# [Text segment]
Start of Block

# Habitation check comment by dealer on a 10M lead



## headfirst

Had hab check done last week and was told during the run through of the results that our 25 metre mains cable had failed. my comment was well I hope you have replaced it as it was supplied by you less than 12 months ago, lot of argy bargy later we had a new one and the service manager was billing the sales guy for it, result!!
The interesting thing though was the comment that if we had had a 10 metre one in the van, it would have been confiscated as under EU law they are banned, something to do with the power could not be dissipated in the remaining length if it were cut in half with power connected.
Personally do not understand why but he said their technicians are taught this on their course and have to sign to say they will remove all 10M leads from vans in for hab checks.

Anyone else heard this or can explain why it is thought to be necessary?


----------



## listerdiesel

Depends on the conductor size and the fusing at the source etc etc.

Sounds like a load of twaddle, but there's probably something doing the rounds.

A 2.5mm cable with a 13A fuse on a 240V supply would be fine, a 1.5mm cable with 13A fuse would also be fine, but they look at cable heating at full load and things like that, which rarely applies for most motorhome users.

Peter


----------



## Sandy_Saunders

News to me. Our van was supplied with a ten metre cable when we bought it new in 2013 and I've certainly never heard anything about them being illegal.

They won't catch me with it on a habitation check though, I only use it at home for keeping the van connected when parked. We take a 25 metre cable away with us. That said, I divided the cable into two lengths, one of about seven metres and one of the remaining eighteen metres, this makes life easier when you don't need a long cable. So I don't know what they would make of the seven metre cable.

End of Block

# [Exercises]
(a) Answer these questions from the thread on 10-metre leads:
(i) What length was the mains cable that failed the habitation check?
(ii) In listerdiesel's reply, what fuse rating is given for both the 2.5mm and the 1.5mm cable?
(iii) Into what two lengths did Sandy_Saunders divide the 25 metre cable?
(b) Retype the thread's text from "Had hab check" up to and including "for hab checks.", without any changes.
The data excerpts are separate material, unconnected to the thread.

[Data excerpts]
Start of Block

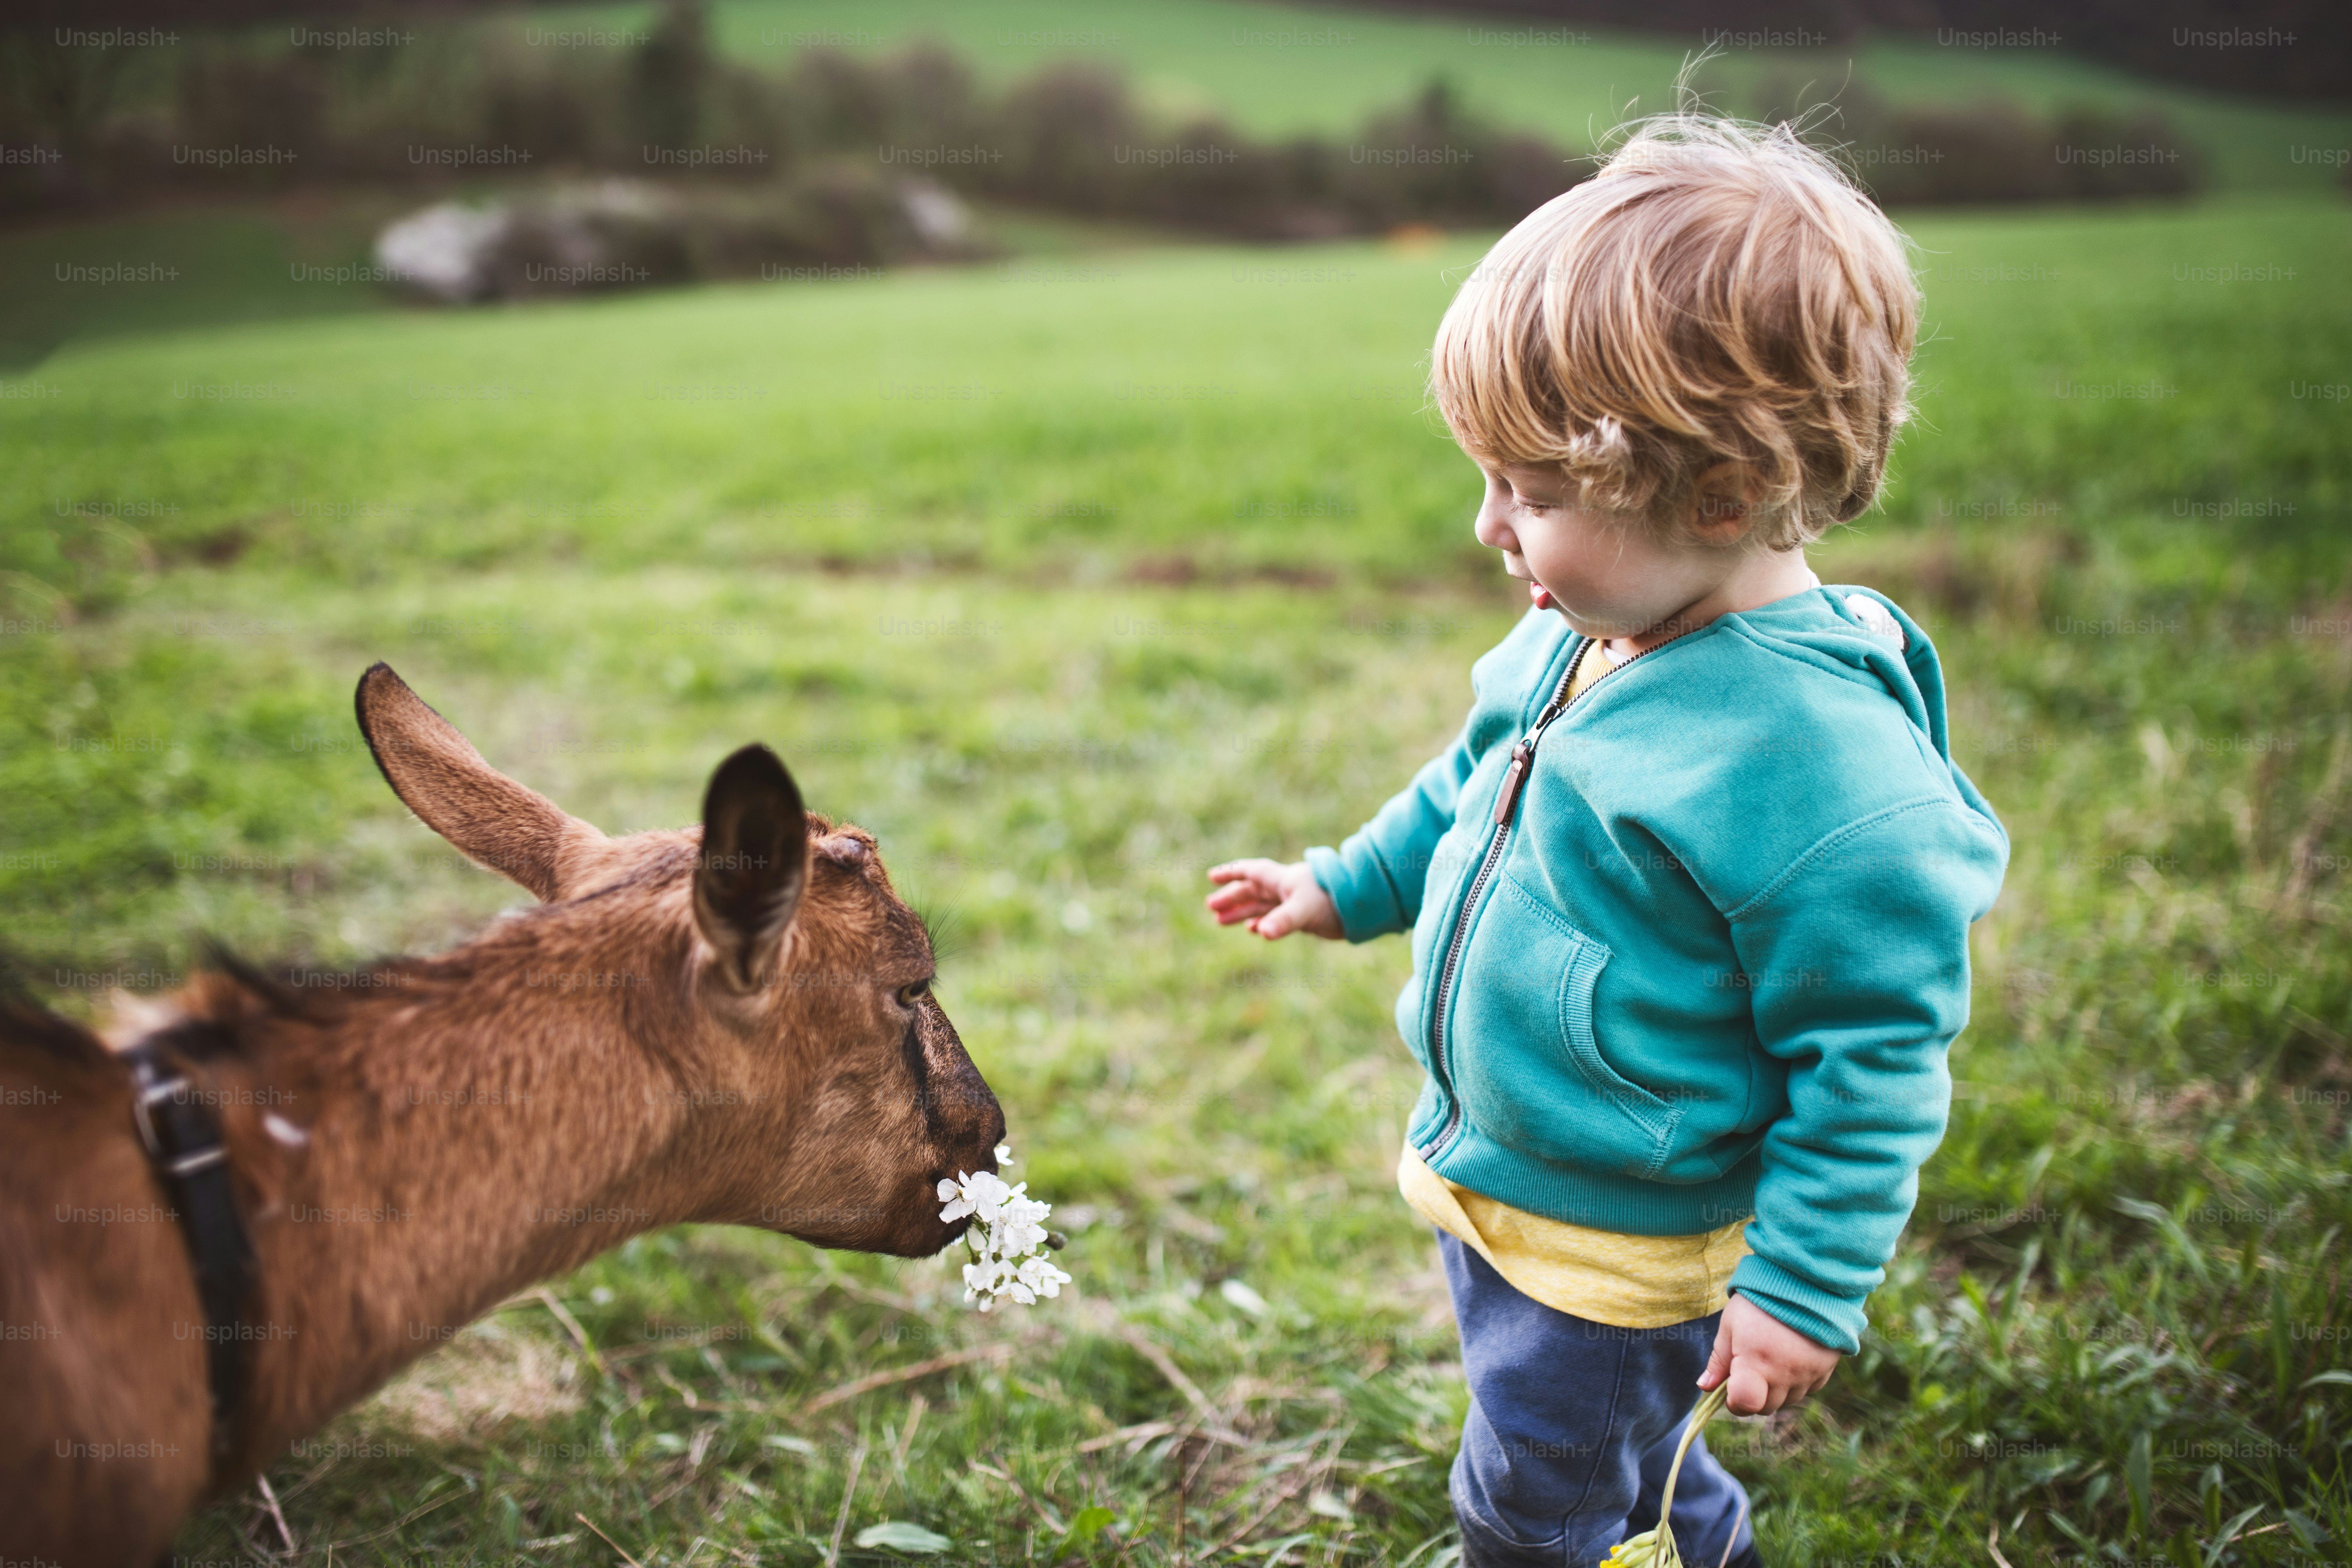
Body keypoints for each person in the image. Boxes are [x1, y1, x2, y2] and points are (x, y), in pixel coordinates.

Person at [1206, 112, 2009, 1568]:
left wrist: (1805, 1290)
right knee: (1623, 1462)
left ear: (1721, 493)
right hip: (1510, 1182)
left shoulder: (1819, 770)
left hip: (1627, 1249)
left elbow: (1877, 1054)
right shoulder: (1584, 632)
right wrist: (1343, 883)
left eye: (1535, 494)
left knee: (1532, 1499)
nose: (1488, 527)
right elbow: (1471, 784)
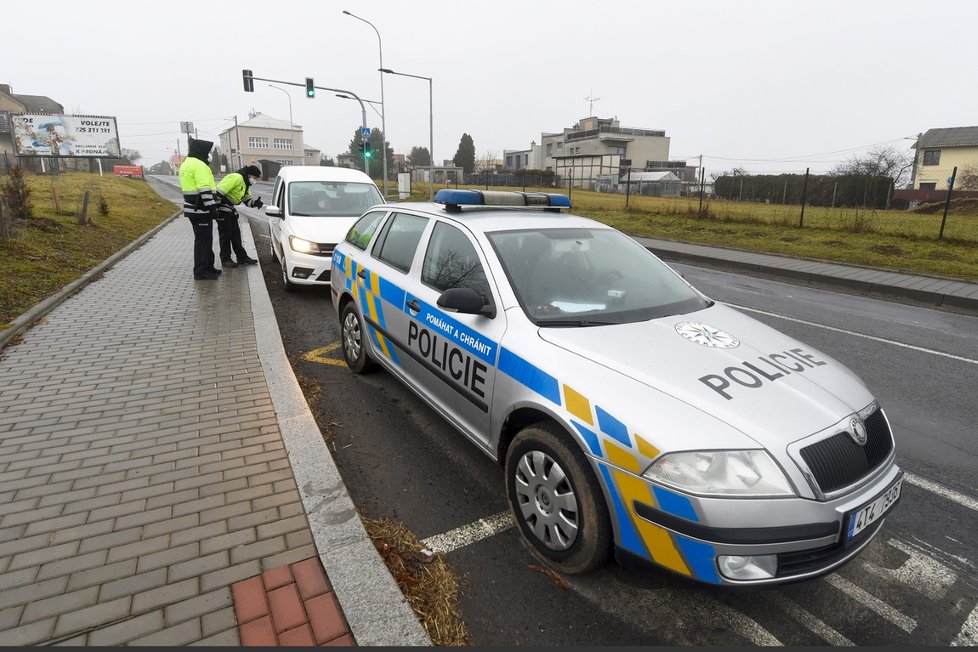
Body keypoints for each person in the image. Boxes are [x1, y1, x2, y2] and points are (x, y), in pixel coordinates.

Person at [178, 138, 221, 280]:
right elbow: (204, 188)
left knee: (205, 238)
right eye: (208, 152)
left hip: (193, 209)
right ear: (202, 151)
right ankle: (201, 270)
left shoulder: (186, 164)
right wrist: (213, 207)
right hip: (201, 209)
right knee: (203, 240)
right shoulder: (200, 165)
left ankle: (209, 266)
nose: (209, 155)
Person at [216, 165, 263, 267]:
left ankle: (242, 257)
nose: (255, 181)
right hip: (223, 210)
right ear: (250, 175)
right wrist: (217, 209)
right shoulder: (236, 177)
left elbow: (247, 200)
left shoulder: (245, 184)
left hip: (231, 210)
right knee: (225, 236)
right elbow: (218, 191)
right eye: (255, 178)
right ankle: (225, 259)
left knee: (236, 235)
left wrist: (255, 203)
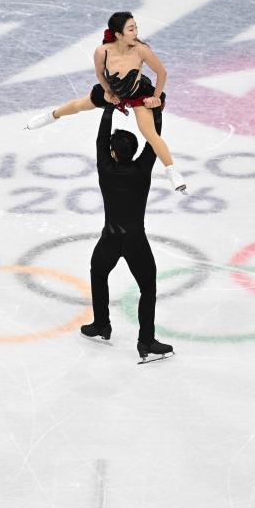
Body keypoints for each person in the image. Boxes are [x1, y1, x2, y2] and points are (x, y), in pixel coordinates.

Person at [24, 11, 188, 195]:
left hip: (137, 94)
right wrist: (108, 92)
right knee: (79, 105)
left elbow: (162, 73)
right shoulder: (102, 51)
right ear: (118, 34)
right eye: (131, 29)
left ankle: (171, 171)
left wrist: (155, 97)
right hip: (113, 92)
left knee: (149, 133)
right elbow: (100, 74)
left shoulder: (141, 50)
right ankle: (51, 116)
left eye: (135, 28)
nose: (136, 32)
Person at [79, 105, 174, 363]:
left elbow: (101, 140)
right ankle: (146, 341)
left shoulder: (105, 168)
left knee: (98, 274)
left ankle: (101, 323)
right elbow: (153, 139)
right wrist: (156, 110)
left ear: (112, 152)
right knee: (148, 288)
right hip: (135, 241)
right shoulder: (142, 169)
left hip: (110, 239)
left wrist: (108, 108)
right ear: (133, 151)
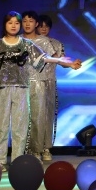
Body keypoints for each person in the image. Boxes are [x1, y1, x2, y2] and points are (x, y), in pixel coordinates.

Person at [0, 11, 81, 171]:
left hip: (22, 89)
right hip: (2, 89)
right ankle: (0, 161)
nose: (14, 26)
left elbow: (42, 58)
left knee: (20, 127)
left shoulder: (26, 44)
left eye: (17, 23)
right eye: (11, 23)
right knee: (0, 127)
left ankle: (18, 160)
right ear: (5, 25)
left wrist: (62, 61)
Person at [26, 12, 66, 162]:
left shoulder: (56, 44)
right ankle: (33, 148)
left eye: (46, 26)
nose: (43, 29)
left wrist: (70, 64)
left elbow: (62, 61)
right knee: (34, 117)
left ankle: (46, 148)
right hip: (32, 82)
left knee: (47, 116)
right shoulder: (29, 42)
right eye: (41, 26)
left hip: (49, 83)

End of Block

# [Outputs in order]
(a)
(i) 25 metres
(ii) 13A
(iii) About seven metres and the remaining eighteen metres

(b)
Had hab check done last week and was told during the run through of the results that our 25 metre mains cable had failed. my comment was well I hope you have replaced it as it was supplied by you less than 12 months ago, lot of argy bargy later we had a new one and the service manager was billing the sales guy for it, result!!
The interesting thing though was the comment that if we had had a 10 metre one in the van, it would have been confiscated as under EU law they are banned, something to do with the power could not be dissipated in the remaining length if it were cut in half with power connected.
Personally do not understand why but he said their technicians are taught this on their course and have to sign to say they will remove all 10M leads from vans in for hab checks.